[WORK ORDER]: Give back all the records below, unaltered.

[RECORDS SHOWN]:
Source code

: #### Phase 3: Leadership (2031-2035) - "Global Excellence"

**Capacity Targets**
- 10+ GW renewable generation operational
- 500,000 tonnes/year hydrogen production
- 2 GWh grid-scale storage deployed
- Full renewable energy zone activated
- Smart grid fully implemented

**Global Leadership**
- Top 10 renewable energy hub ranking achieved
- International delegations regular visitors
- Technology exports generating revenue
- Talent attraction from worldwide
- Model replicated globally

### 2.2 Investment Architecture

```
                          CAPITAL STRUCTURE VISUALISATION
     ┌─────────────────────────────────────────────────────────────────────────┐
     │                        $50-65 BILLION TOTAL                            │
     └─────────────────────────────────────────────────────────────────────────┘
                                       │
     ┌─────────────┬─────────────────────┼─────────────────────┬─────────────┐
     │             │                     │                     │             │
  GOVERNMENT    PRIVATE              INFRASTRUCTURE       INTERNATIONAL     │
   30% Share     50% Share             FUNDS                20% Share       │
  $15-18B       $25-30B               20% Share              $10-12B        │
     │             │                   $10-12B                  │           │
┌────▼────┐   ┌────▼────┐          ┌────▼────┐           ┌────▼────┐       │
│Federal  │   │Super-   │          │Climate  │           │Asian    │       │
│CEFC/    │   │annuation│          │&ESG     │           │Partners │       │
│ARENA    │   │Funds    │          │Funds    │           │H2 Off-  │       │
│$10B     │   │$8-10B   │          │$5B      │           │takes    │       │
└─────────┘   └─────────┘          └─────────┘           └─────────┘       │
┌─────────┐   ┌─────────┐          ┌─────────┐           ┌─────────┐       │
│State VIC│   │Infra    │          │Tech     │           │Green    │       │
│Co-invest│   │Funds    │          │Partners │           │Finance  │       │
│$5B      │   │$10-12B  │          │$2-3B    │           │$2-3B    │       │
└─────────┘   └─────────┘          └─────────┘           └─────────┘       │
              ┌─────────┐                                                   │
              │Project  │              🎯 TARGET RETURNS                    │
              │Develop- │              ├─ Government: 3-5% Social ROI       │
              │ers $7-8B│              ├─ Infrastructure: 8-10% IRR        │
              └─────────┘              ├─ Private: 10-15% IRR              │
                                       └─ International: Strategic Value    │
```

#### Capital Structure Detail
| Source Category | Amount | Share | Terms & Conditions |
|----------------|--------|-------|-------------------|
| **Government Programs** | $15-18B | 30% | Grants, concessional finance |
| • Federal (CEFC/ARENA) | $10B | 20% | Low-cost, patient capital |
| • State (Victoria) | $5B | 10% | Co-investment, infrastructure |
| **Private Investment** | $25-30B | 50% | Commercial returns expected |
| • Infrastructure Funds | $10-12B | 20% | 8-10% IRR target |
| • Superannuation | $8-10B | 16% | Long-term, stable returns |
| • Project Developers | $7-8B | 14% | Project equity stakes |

[REPLY TO THE TASK]:
Source code

: #### Phase 3: Leadership (2031-2035) - "Global Excellence"

**Capacity Targets**
- 10+ GW renewable generation operational
- 500,000 tonnes/year hydrogen production
- 2 GWh grid-scale storage deployed
- Full renewable energy zone activated
- Smart grid fully implemented

**Global Leadership**
- Top 10 renewable energy hub ranking achieved
- International delegations regular visitors
- Technology exports generating revenue
- Talent attraction from worldwide
- Model replicated globally

### 2.2 Investment Architecture

```
                          CAPITAL STRUCTURE VISUALISATION
     ┌─────────────────────────────────────────────────────────────────────────┐
     │                        $50-65 BILLION TOTAL                            │
     └─────────────────────────────────────────────────────────────────────────┘
                                       │
     ┌─────────────┬─────────────────────┼─────────────────────┬─────────────┐
     │             │                     │                     │             │
  GOVERNMENT    PRIVATE              INFRASTRUCTURE       INTERNATIONAL     │
   30% Share     50% Share             FUNDS                20% Share       │
  $15-18B       $25-30B               20% Share              $10-12B        │
     │             │                   $10-12B                  │           │
┌────▼────┐   ┌────▼────┐          ┌────▼────┐           ┌────▼────┐       │
│Federal  │   │Super-   │          │Climate  │           │Asian    │       │
│CEFC/    │   │annuation│          │&ESG     │           │Partners │       │
│ARENA    │   │Funds    │          │Funds    │           │H2 Off-  │       │
│$10B     │   │$8-10B   │          │$5B      │           │takes    │       │
└─────────┘   └─────────┘          └─────────┘           └─────────┘       │
┌─────────┐   ┌─────────┐          ┌─────────┐           ┌─────────┐       │
│State VIC│   │Infra    │          │Tech     │           │Green    │       │
│Co-invest│   │Funds    │          │Partners │           │Finance  │       │
│$5B      │   │$10-12B  │          │$2-3B    │           │$2-3B    │       │
└─────────┘   └─────────┘          └─────────┘           └─────────┘       │
              ┌─────────┐                                                   │
              │Project  │              🎯 TARGET RETURNS                    │
              │Develop- │              ├─ Government: 3-5% Social ROI       │
              │ers $7-8B│              ├─ Infrastructure: 8-10% IRR        │
              └─────────┘              ├─ Private: 10-15% IRR              │
                                       └─ International: Strategic Value    │
```

#### Capital Structure Detail
| Source Category | Amount | Share | Terms & Conditions |
|----------------|--------|-------|-------------------|
| **Government Programs** | $15-18B | 30% | Grants, concessional finance |
| • Federal (CEFC/ARENA) | $10B | 20% | Low-cost, patient capital |
| • State (Victoria) | $5B | 10% | Co-investment, infrastructure |
| **Private Investment** | $25-30B | 50% | Commercial returns expected |
| • Infrastructure Funds | $10-12B | 20% | 8-10% IRR target |
| • Superannuation | $8-10B | 16% | Long-term, stable returns |
| • Project Developers | $7-8B | 14% | Project equity stakes |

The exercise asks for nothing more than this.